Some are born into farming.

Multi-generational family farming is common in Washington. Around 95% of all farms in the state are family-owned, with many farmers working the land as the fifth and sixth generation to do so.

"So is the farm still in your family?" is a question often heard by owners of the 412 Centennial Farms in Washington. These farms have been around for over 100 years. Eighty-eight percent are still in the same family.  

Youth programs point kids to a future in farming.

4-H and County Fairs

WSU extension oversees 4-H youth programs where, among other things, youth can be involved with hands-on projects such as raising livestock and showing them at county fairs.

Some discover farming at school.

Elementary school programs help teachers give students an appreciation of agriculture. Washington Ag in the Classroom improves agricultural literacy in K-12 students and teachers. The WSDA Farm to School program helps students understand where food comes from. Schools serve meals made from food grown by Washington farmers and students learn to grow food at school.
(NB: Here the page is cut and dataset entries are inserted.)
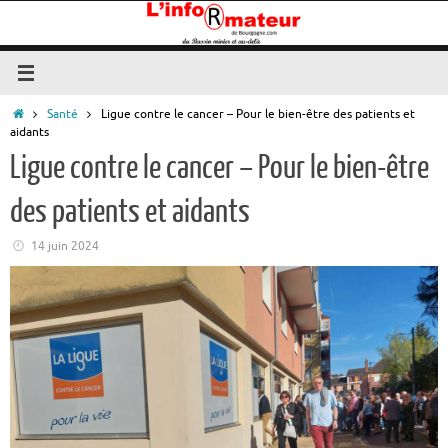
Passer
au
contenu
Accueil
Santé
Ligue contre le cancer – Pour le bien-être des patients et
aidants
Ligue contre le cancer – Pour le bien-être
des patients et aidants
14 juin 2024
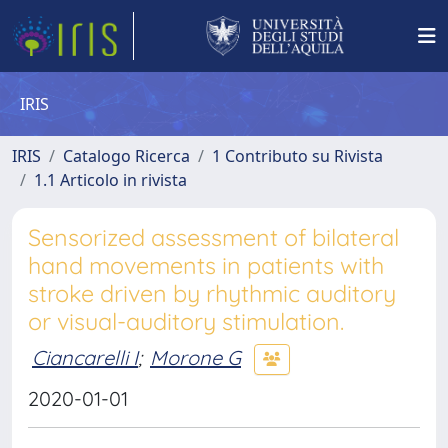
IRIS
IRIS
Catalogo Ricerca
1 Contributo su Rivista
1.1 Articolo in rivista
Sensorized assessment of bilateral
hand movements in patients with
stroke driven by rhythmic auditory
or visual-auditory stimulation.
Ciancarelli I
;
Morone G
2020-01-01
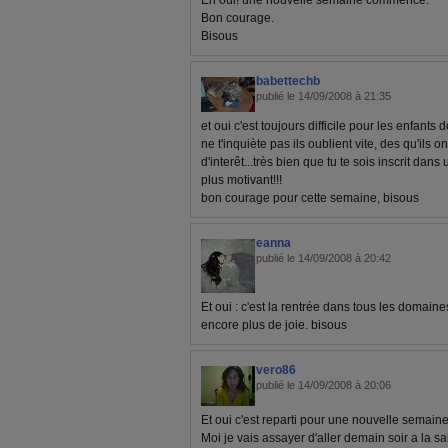
Eh oui! une nouvelle semaine commence.
Bon courage.
Bisous
babettechb
publié le 14/09/2008 à 21:35
et oui c'est toujours difficile pour les enfants
ne t'inquiète pas ils oublient vite, des qu'ils o
d'interêt...très bien que tu te sois inscrit dans 
plus motivant!!!
bon courage pour cette semaine, bisous
eanna
publié le 14/09/2008 à 20:42
Et oui : c'est la rentrée dans tous les domaine
encore plus de joie. bisous
vero86
publié le 14/09/2008 à 20:06
Et oui c'est reparti pour une nouvelle semaine
Moi je vais assayer d'aller demain soir a la sal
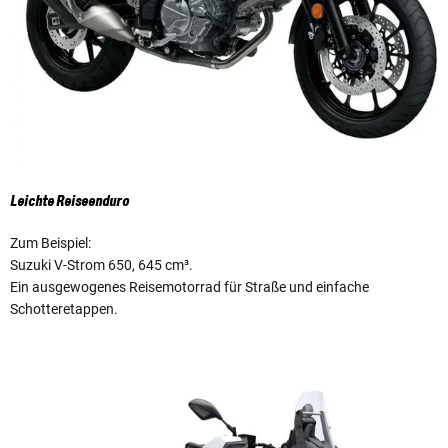
Leichte Reiseenduro
Zum Beispiel:
Suzuki V-Strom 650, 645 cm³.
Ein ausgewogenes Reisemotorrad für Straße und einfache
Schotteretappen.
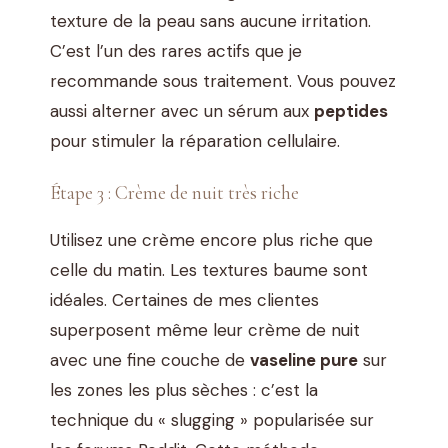
texture de la peau sans aucune irritation.
C’est l’un des rares actifs que je
recommande sous traitement. Vous pouvez
aussi alterner avec un sérum aux
peptides
pour stimuler la réparation cellulaire.
Étape 3 : Crème de nuit très riche
Utilisez une crème encore plus riche que
celle du matin. Les textures baume sont
idéales. Certaines de mes clientes
superposent même leur crème de nuit
avec une fine couche de
vaseline pure
sur
les zones les plus sèches : c’est la
technique du « slugging » popularisée sur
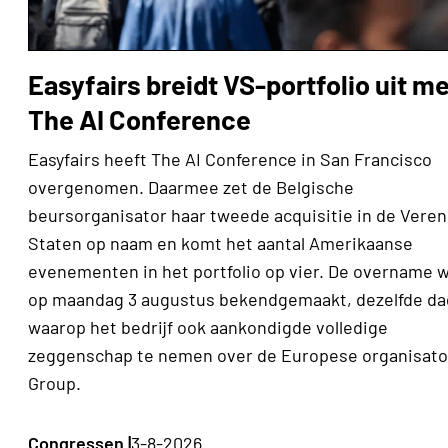
Easyfairs breidt VS-portfolio uit m
The AI Conference
Easyfairs heeft The AI Conference in San Francisco
overgenomen. Daarmee zet de Belgische
beursorganisator haar tweede acquisitie in de Vere
Staten op naam en komt het aantal Amerikaanse
evenementen in het portfolio op vier. De overname 
op maandag 3 augustus bekendgemaakt, dezelfde da
waarop het bedrijf ook aankondigde volledige
zeggenschap te nemen over de Europese organisato
Group.
Congressen |
3-8-2026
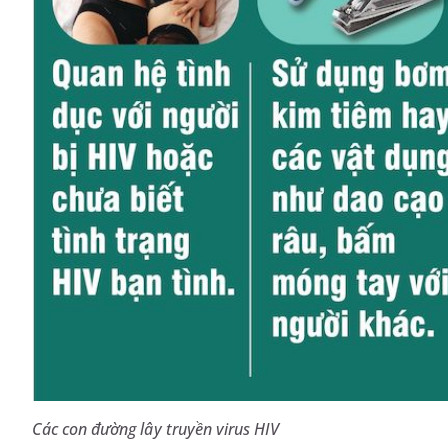
Các con đường lây truyền virus HIV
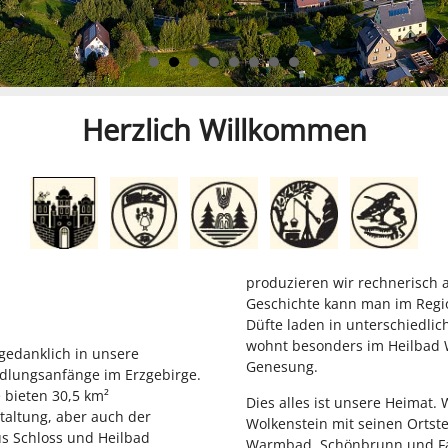
Herzlich Willkommen
produzieren wir rechnerisch 
Geschichte kann man im Regi
Düfte laden in unterschiedlic
wohnt besonders im Heilbad Wa
d gedanklich in unsere
Genesung.
iedlungsanfänge im Erzgebirge.
 bieten 30,5 km²
Dies alles ist unsere Heimat. 
taltung, aber auch der
Wolkenstein mit seinen Ortste
s Schloss und Heilbad
Warmbad, Schönbrunn und Fal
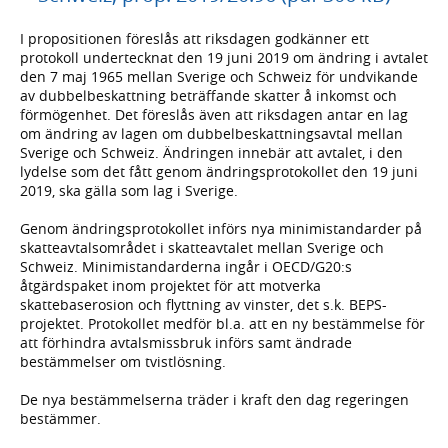
I propositionen föreslås att riksdagen godkänner ett
protokoll undertecknat den 19 juni 2019 om ändring i avtalet
den 7 maj 1965 mellan Sverige och Schweiz för undvikande
av dubbelbeskattning beträffande skatter å inkomst och
förmögenhet. Det föreslås även att riksdagen antar en lag
om ändring av lagen om dubbelbeskattningsavtal mellan
Sverige och Schweiz. Ändringen innebär att avtalet, i den
lydelse som det fått genom ändringsprotokollet den 19 juni
2019, ska gälla som lag i Sverige.
Genom ändringsprotokollet införs nya minimistandarder på
skatteavtalsområdet i skatteavtalet mellan Sverige och
Schweiz. Minimistandarderna ingår i OECD/G20:s
åtgärdspaket inom projektet för att motverka
skattebaserosion och flyttning av vinster, det s.k. BEPS-
projektet. Protokollet medför bl.a. att en ny bestämmelse för
att förhindra avtalsmissbruk införs samt ändrade
bestämmelser om tvistlösning.
De nya bestämmelserna träder i kraft den dag regeringen
bestämmer.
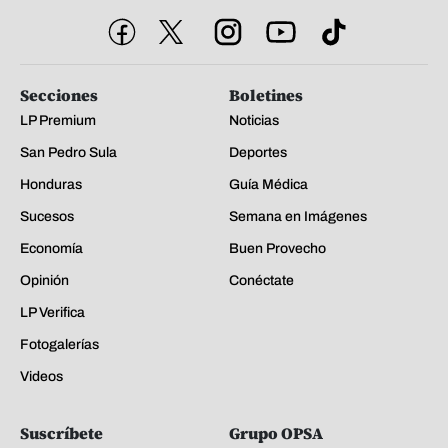
Secciones
Boletines
LP Premium
Noticias
San Pedro Sula
Deportes
Honduras
Guía Médica
Sucesos
Semana en Imágenes
Economía
Buen Provecho
Opinión
Conéctate
LP Verifica
Fotogalerías
Videos
Suscríbete
Grupo OPSA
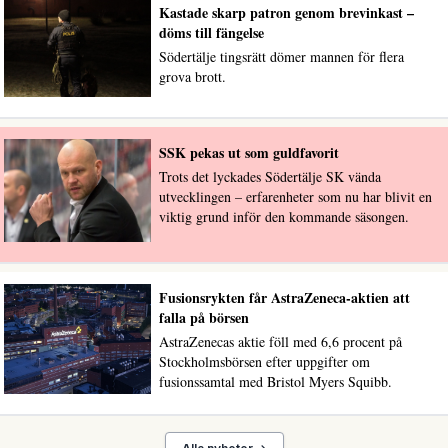
Kastade skarp patron genom brevinkast –
döms till fängelse
Södertälje tingsrätt dömer mannen för flera
grova brott.
SSK pekas ut som guldfavorit
Trots det lyckades Södertälje SK vända
utvecklingen – erfarenheter som nu har blivit en
viktig grund inför den kommande säsongen.
Fusionsrykten får AstraZeneca-aktien att
falla på börsen
AstraZenecas aktie föll med 6,6 procent på
Stockholmsbörsen efter uppgifter om
fusionssamtal med Bristol Myers Squibb.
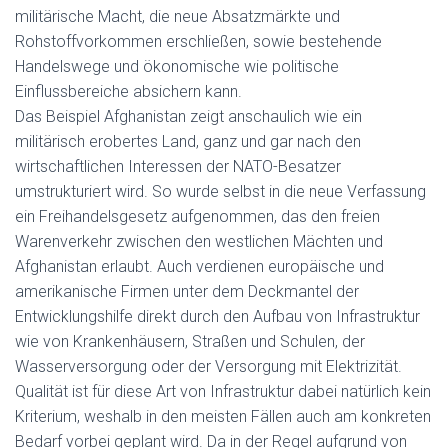
militärische Macht, die neue Absatzmärkte und
Rohstoffvorkommen erschließen, sowie bestehende
Handelswege und ökonomische wie politische
Einflussbereiche absichern kann.
Das Beispiel Afghanistan zeigt anschaulich wie ein
militärisch erobertes Land, ganz und gar nach den
wirtschaftlichen Interessen der NATO-Besatzer
umstrukturiert wird. So wurde selbst in die neue Verfassung
ein Freihandelsgesetz aufgenommen, das den freien
Warenverkehr zwischen den westlichen Mächten und
Afghanistan erlaubt. Auch verdienen europäische und
amerikanische Firmen unter dem Deckmantel der
Entwicklungshilfe direkt durch den Aufbau von Infrastruktur
wie von Krankenhäusern, Straßen und Schulen, der
Wasserversorgung oder der Versorgung mit Elektrizität.
Qualität ist für diese Art von Infrastruktur dabei natürlich kein
Kriterium, weshalb in den meisten Fällen auch am konkreten
Bedarf vorbei geplant wird. Da in der Regel aufgrund von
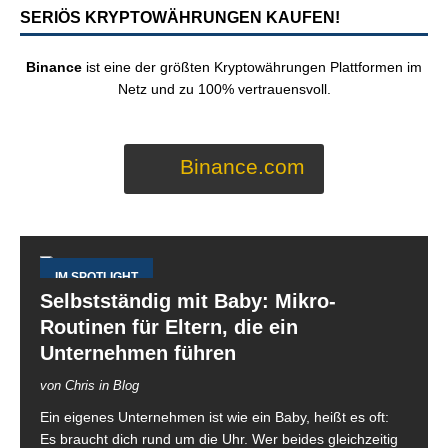
SERIÖS KRYPTOWÄHRUNGEN KAUFEN!
Binance
ist eine der größten Kryptowährungen Plattformen im
Netz und zu 100% vertrauensvoll.
Binance.com
IM SPOTLIGHT
Selbstständig mit Baby: Mikro-
Routinen für Eltern, die ein
Unternehmen führen
von Chris in Blog
Ein eigenes Unternehmen ist wie ein Baby, heißt es oft:
Es braucht dich rund um die Uhr. Wer beides gleichzeitig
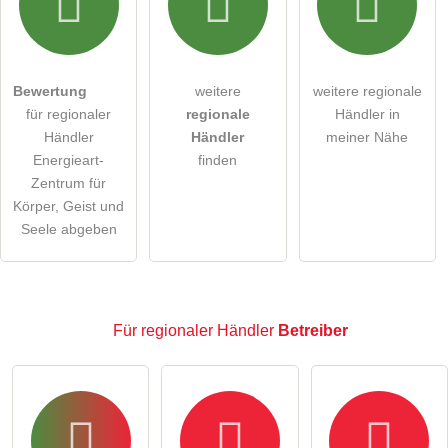
Die
Datenschutzerklärung
habe ich zur Kenntnis genommen.
öffentliche Frage stellen
Abbrechen
Bewertung
weitere
weitere regionale
für regionaler
regionale
Händler in
Hinweis:
Bitte beachten Sie, öffentliche Fragen sind
für
Händler
Händler
meiner Nähe
alle Besucher sichtbar
.
Energieart-
finden
Klicken Sie hier um eine
individuelle Frage
an den
Zentrum für
Körper, Geist und
regionaler Händler-Eintrag zu stellen
.
Seele abgeben
Für regionaler Händler
Betreiber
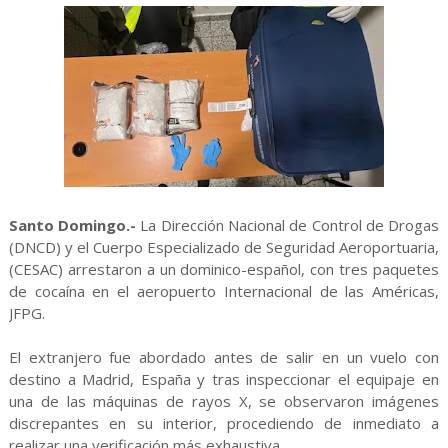
Santo Domingo.-
La Dirección Nacional de Control de Drogas
(DNCD) y el Cuerpo Especializado de Seguridad Aeroportuaria,
(CESAC) arrestaron a un dominico-español, con tres paquetes
de cocaína en el aeropuerto Internacional de las Américas,
JFPG.
El extranjero fue abordado antes de salir en un vuelo con
destino a Madrid, España y tras inspeccionar el equipaje en
una de las máquinas de rayos X, se observaron imágenes
discrepantes en su interior, procediendo de inmediato a
realizar una verificación más exhaustiva.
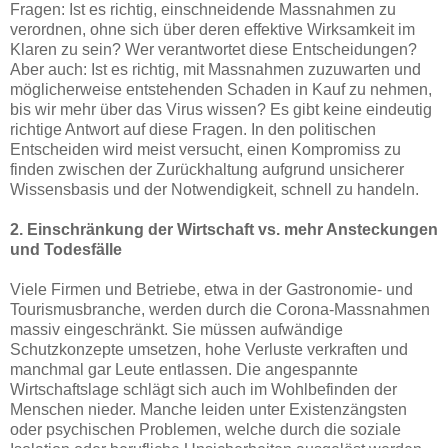
Fragen: Ist es richtig, einschneidende Massnahmen zu
verordnen, ohne sich über deren effektive Wirksamkeit im
Klaren zu sein? Wer verantwortet diese Entscheidungen?
Aber auch: Ist es richtig, mit Massnahmen zuzuwarten und
möglicherweise entstehenden Schaden in Kauf zu nehmen,
bis wir mehr über das Virus wissen? Es gibt keine eindeutig
richtige Antwort auf diese Fragen. In den politischen
Entscheiden wird meist versucht, einen Kompromiss zu
finden zwischen der Zurückhaltung aufgrund unsicherer
Wissensbasis und der Notwendigkeit, schnell zu handeln.
2. Einschränkung der Wirtschaft vs. mehr Ansteckungen
und Todesfälle
Viele Firmen und Betriebe, etwa in der Gastronomie- und
Tourismusbranche, werden durch die Corona-Massnahmen
massiv eingeschränkt. Sie müssen aufwändige
Schutzkonzepte umsetzen, hohe Verluste verkraften und
manchmal gar Leute entlassen. Die angespannte
Wirtschaftslage schlägt sich auch im Wohlbefinden der
Menschen nieder. Manche leiden unter Existenzängsten
oder psychischen Problemen, welche durch die soziale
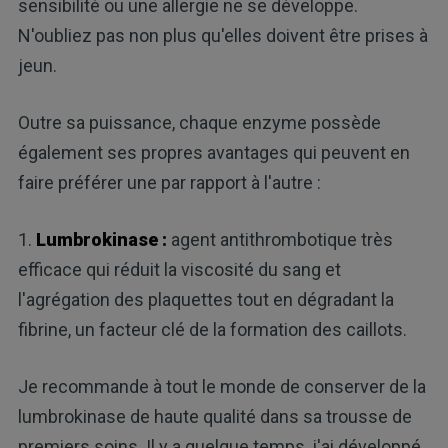
sensibilité ou une allergie ne se développe.
N'oubliez pas non plus qu'elles doivent être prises à
jeun.
Outre sa puissance, chaque enzyme possède
également ses propres avantages qui peuvent en
faire préférer une par rapport à l'autre :
1.
Lumbrokinase :
agent antithrombotique très
efficace qui réduit la viscosité du sang et
l'agrégation des plaquettes tout en dégradant la
fibrine, un facteur clé de la formation des caillots.
Je recommande à tout le monde de conserver de la
lumbrokinase de haute qualité dans sa trousse de
premiers soins. Il y a quelque temps, j'ai développé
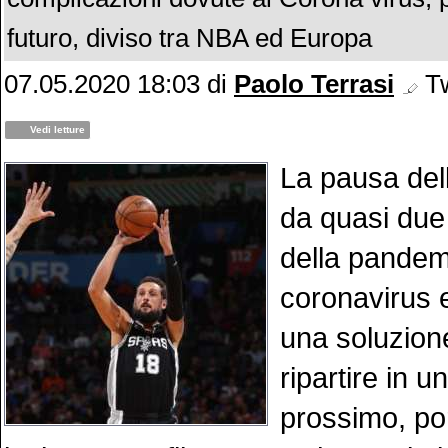
futuro, diviso tra NBA ed Europa
07.05.2020 18:03
di
Paolo Terrasi
Tw
Vedi letture
La pausa del
da quasi due
della pandem
coronavirus e
una soluzion
ripartire in u
prossimo, po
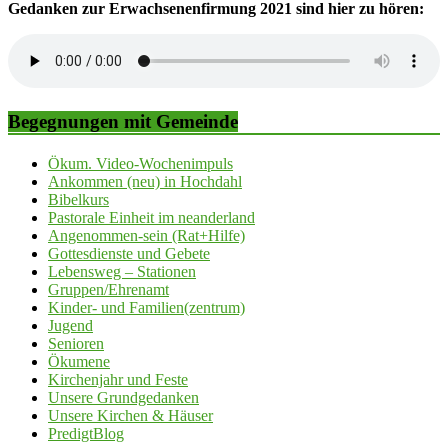
Gedanken zur Erwachsenenfirmung 2021 sind hier zu hören:
Begegnungen mit Gemeinde
Ökum. Video-Wochenimpuls
Ankommen (neu) in Hochdahl
Bibelkurs
Pastorale Einheit im neanderland
Angenommen-sein (Rat+Hilfe)
Gottesdienste und Gebete
Lebensweg – Stationen
Gruppen/Ehrenamt
Kinder- und Familien(zentrum)
Jugend
Senioren
Ökumene
Kirchenjahr und Feste
Unsere Grundgedanken
Unsere Kirchen & Häuser
PredigtBlog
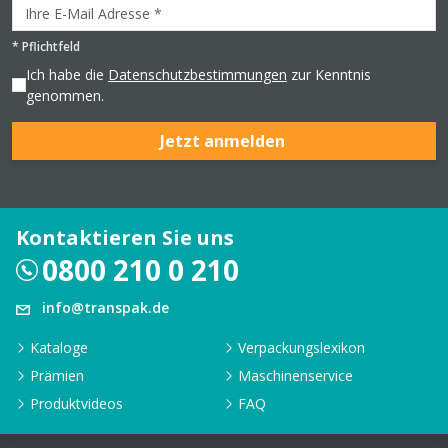
*
Pflichtfeld
Ich habe die
Datenschutzbestimmungen
zur Kenntnis
genommen.
Jetzt anmelden
Kontaktieren Sie uns
0800 210 0 210
info@transpak.de
Kataloge
Verpackungslexikon
Prämien
Maschinenservice
Produktvideos
FAQ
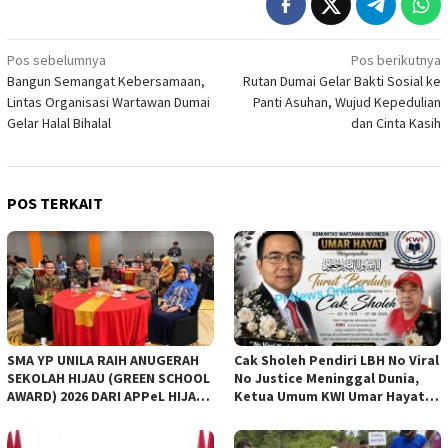
Navigasi
Pos sebelumnya
Pos berikutnya
Bangun Semangat Kebersamaan,
Rutan Dumai Gelar Bakti Sosial ke
pos
Lintas Organisasi Wartawan Dumai
Panti Asuhan, Wujud Kepedulian
Gelar Halal Bihalal
dan Cinta Kasih
POS TERKAIT
SMA YP UNILA RAIH ANUGERAH
Cak Sholeh Pendiri LBH No Viral
SEKOLAH HIJAU (GREEN SCHOOL
No Justice Meninggal Dunia,
AWARD) 2026 DARI APPeL HIJAU
Ketua Umum KWI Umar Hayat
INDONESIA
Ucapkan Belangsungkawa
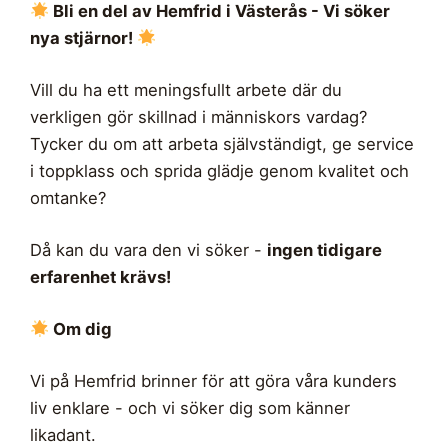
Bli en del av Hemfrid i Västerås - Vi söker
nya stjärnor!
Vill du ha ett meningsfullt arbete där du
verkligen gör skillnad i människors vardag?
Tycker du om att arbeta självständigt, ge service
i toppklass och sprida glädje genom kvalitet och
omtanke?
Då kan du vara den vi söker -
ingen tidigare
erfarenhet krävs!
Om dig
Vi på Hemfrid brinner för att göra våra kunders
liv enklare - och vi söker dig som känner
likadant.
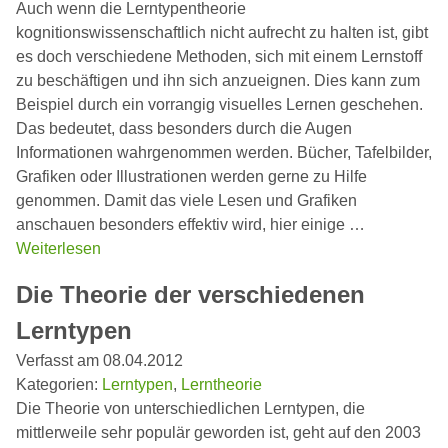
Auch wenn die Lerntypentheorie
kognitionswissenschaftlich nicht aufrecht zu halten ist, gibt
es doch verschiedene Methoden, sich mit einem Lernstoff
zu beschäftigen und ihn sich anzueignen. Dies kann zum
Beispiel durch ein vorrangig visuelles Lernen geschehen.
Das bedeutet, dass besonders durch die Augen
Informationen wahrgenommen werden. Bücher, Tafelbilder,
Grafiken oder Illustrationen werden gerne zu Hilfe
genommen. Damit das viele Lesen und Grafiken
anschauen besonders effektiv wird, hier einige …
Weiterlesen
Die Theorie der verschiedenen
Lerntypen
Verfasst am 08.04.2012
Kategorien:
Lerntypen
,
Lerntheorie
Die Theorie von unterschiedlichen Lerntypen, die
mittlerweile sehr populär geworden ist, geht auf den 2003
Growing food in a school garden is an experience educators can use to teach everything from math and science to literature and art.

Urban farming provides city youth opportunities to be inspired to become farmers.

Students at on-site GruB farm stand.

Programs like GruB in Thurston county involve urban young people in learning how to grow and market food on a small scale. 

Future Farmers of America, or FFA began with a mission of preparing future generations to feed a growing world population. That mission has expanded to encourage science, engineering and entrepreneurship. Today the Washington FFA Association  reaches out to individual students, providing a path to achievement in leadership, personal growth and career success through agricultural education.

You may have seen FFA students in their iconic blue jackets. These students are participating in School-Based Agricultural Education through FFA. FFA teachers evaluate the skills students have learned by encouraging them to participate in career development events such as competitions and conferences. Last year, Washington FFA students traveled to Kentucky to attend the 2015 National Agriscience Fair. Washington Friends of Farms and Forests, helped sponsor a student whose project about testing the effect of sight on food preference made it to the final judging.  

photo by Mackenzie Hamilton

Educational opportunities are plentiful in Washington for would-be farmers.

University Programs

With 24 majors, 19 minors, and 27 graduate level programs, the College of Agriculture, Human and Natural Resource Sciences at Washington State University in Pullman, is the leading education center for people  interested in pursuing a variety of agriculture careers. 


WSU Extension 

Agricultural Extension was started over 100 years ago.  Extension educators established a philosophy that’s still relevant today, “helping farmers to help themselves.” There are 39 locations around Washington where communities and individuals have access to education from experts in topics as diverse as livestock nutrition, wine grape research and pesticide safety.

Community and Technical Colleges

Community colleges offer AA degrees in Agriculture.

Yakima Valley Community College is just one of several community colleges that offer training in a wide spectrum of agriculture interests. These include; production, processing, marketing, distribution, financing, and development of diverse agricultural commodities and resources.

Another example is Edmonds Community College which prepares students for employment in landscape horticulture and plant production.

Do you think you might want to become a farmer? Learn more about it.

As farming has evolved to embrace more technology, the number and diversity of career paths in agriculture has multiplied. Washington's Agriculture Center of Excellence acts as a central hub for the collection and dissemination of the most current agriculture and natural resource education and training information. The Center is a good place to explore more about what it is like to be a farmer in the 21st century.